Monday, June 30, 2014

Review-itas: Japan Edition

Guys!  I went to Japan in May, and due to the long flights and some down time, I got some reading done.  I am reviewing a couple of the books separately, but I think I can do the two below as mini-reviews.  Not because they are not complex books!  But because sometimes, brevity is a virtue, and I need to practice it.

Scattered Among Strange Worlds
Scattered Among Strange Worlds, by Aliette de Bodard.  I told you before why you should read Aliette de Bodard, and I stick to my story here.  Scattered Among Strange Worlds is a collection of two short stories, one set in the same universe as On a Red Station, Drifting, and one set on Earth, though a future, different Earth.  I enjoyed these stories for many of the same reasons I enjoyed On a Red Station, Drifting:  they center on thoughtful women who are just living each day (though the first story does include the reminiscences of a rabble rouser, who is also a thoughtful woman), and they focus more on civilian life during a time of strife than they do on war maneuvers.

The first story is set at a funeral and has a wistful tone.  It really shows how people start revolutions and movements with a lot of hope and optimism for how things will change, but often ... things don't change that much.

The second story is set in France and the main character is a mermaid.  This story was also about well-meaning people trying to improve the lives of mer-people by bringing them to land, but the mer-people were just unhappy and desperate to fit into a world they did not really like.  This story referenced colonialism to my mind, but I find references to colonialism everywhere.

Both stories were very good, and I plan to read as much de Bodard as I can in future.  I recommend you to do the same.

The Sound of Waves
Yukio Mishima's The Sound of Waves is the only book by a Japanese author I read while in Japan.  I often try to read books written by authors from the place I am visiting, and I often fail at at this endeavor.  I also took The Devotion of Suspect X with me on my trip, but for some reason, it did not appeal to me.

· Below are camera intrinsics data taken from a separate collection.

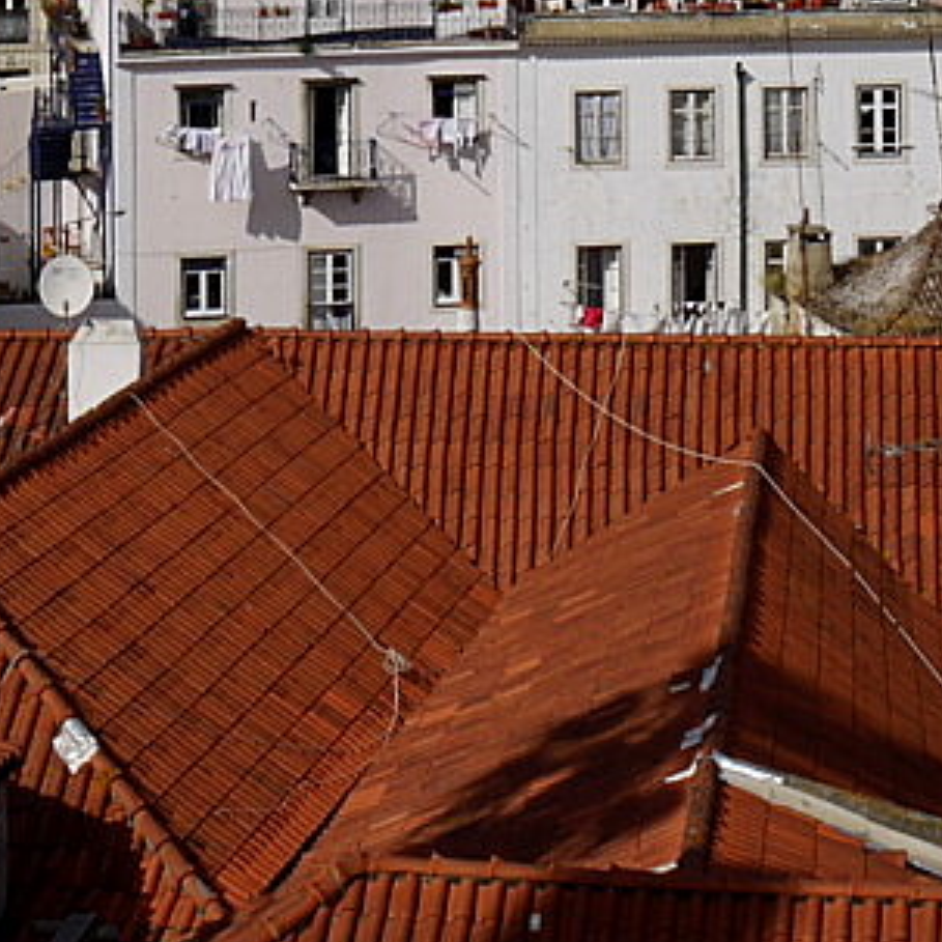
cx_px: 454
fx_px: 4372
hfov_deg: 12.3
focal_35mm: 142
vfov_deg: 11.8
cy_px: -451
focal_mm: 19
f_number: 10
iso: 100
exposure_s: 1/400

The Sound of Waves is set on a Japanese island during the 50s or 60s.  It's a pretty remote island; everyone knows everyone else, and everyone fishes for a living.  Shinji is a young fisherman who is not particularly smart but is very hard-working and strong.  Hatsue is new on the island and generally pretty, so obviously everyone is intrigued by her, including Shinji.  The two meet and like each other instantly, but it's hard work being secretly in love on a tiny island, and the two become victims of gossip and misunderstandings before long.

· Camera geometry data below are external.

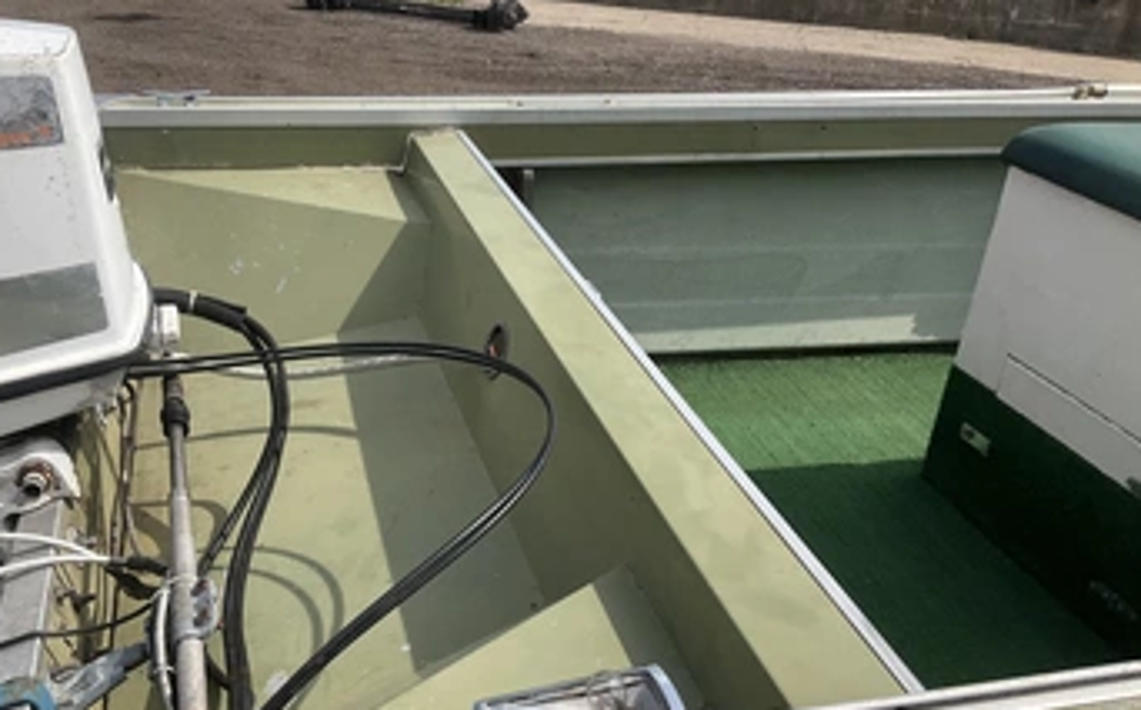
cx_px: 517
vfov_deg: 35.2
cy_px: 393
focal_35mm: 36
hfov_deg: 54.0
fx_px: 1118
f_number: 1.8
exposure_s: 1/2538
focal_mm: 3
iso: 25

This book has won several awards and is something of a modern classic.  I admit that I'm not sure why.  Maybe it was just my translation, but I didn't think it was very memorable.  I did enjoy many aspects of the novel.  There are beautiful descriptions of island life, the theme of Japanese traditions at war with western influence, the impact of cruel gossip in a tiny tine, the sacrifices people make for family.  And it was refreshing to see a story about two teenagers who didn't really have much angst - there wasn't really a love triangle, the two didn't toy with each other's feelings, and they were pretty much completely honest with each other.  Woohoo!  But I didn't find the characters very interesting.  I think Mishima has written longer novels, too, so I think I may check one of those out - perhaps the characters will have more time to develop in a longer form novel and I will be more engaged.


  1. Sounds good enough :)

  2. The mermaid story sounds particularly good -- and surely the echos of colonialism were intended? It sounds that way from your synopsis.

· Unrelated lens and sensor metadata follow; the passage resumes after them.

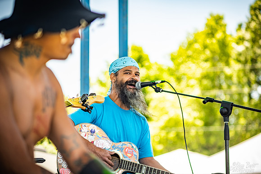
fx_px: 979
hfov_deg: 15.2
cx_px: 130
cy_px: 87
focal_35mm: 135
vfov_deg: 10.2
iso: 125
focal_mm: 135
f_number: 4
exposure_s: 1/160
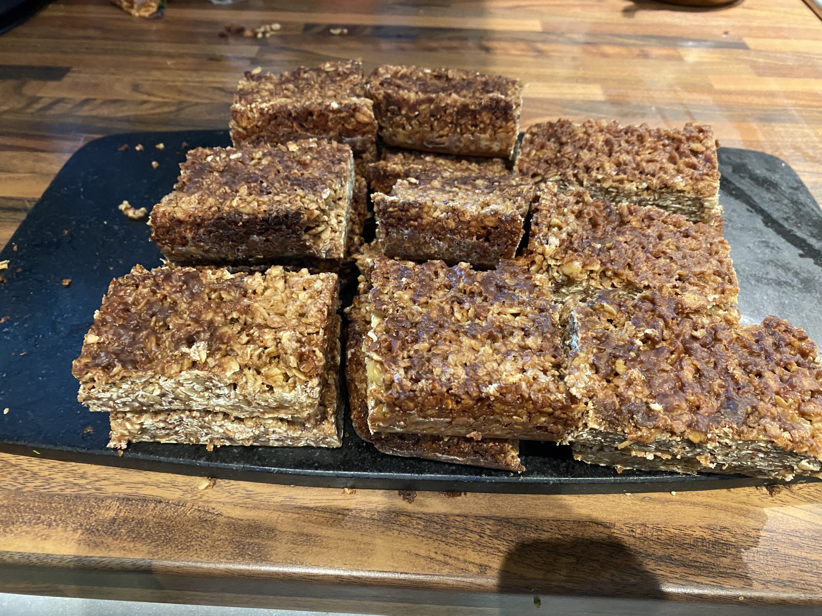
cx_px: 411
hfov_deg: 67.3
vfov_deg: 53.1
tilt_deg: -46.7
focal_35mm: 26
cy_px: 308
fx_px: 617
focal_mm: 4.25
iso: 640
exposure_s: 1/31
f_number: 1.8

    1. I think they must have been - especially considering de Bodard's background.

  3. I just finished reading On a Red Station, Drifting just yesterday and am totally blown away by de Bodard's writing - I am definitely planning to read more by her! I have a copy of Mishima's Spring Snow which I've been meaning to read for the last few years but alas. My mother says he has a beautiful writing style if you read his novels in Japanese but many of my Japanese friends have said that you either love or hate his work...

    1. Yay, I'm so glad you read and enjoyed her! I may try one more Mishima. Perhaps the translation I read wasn't the best?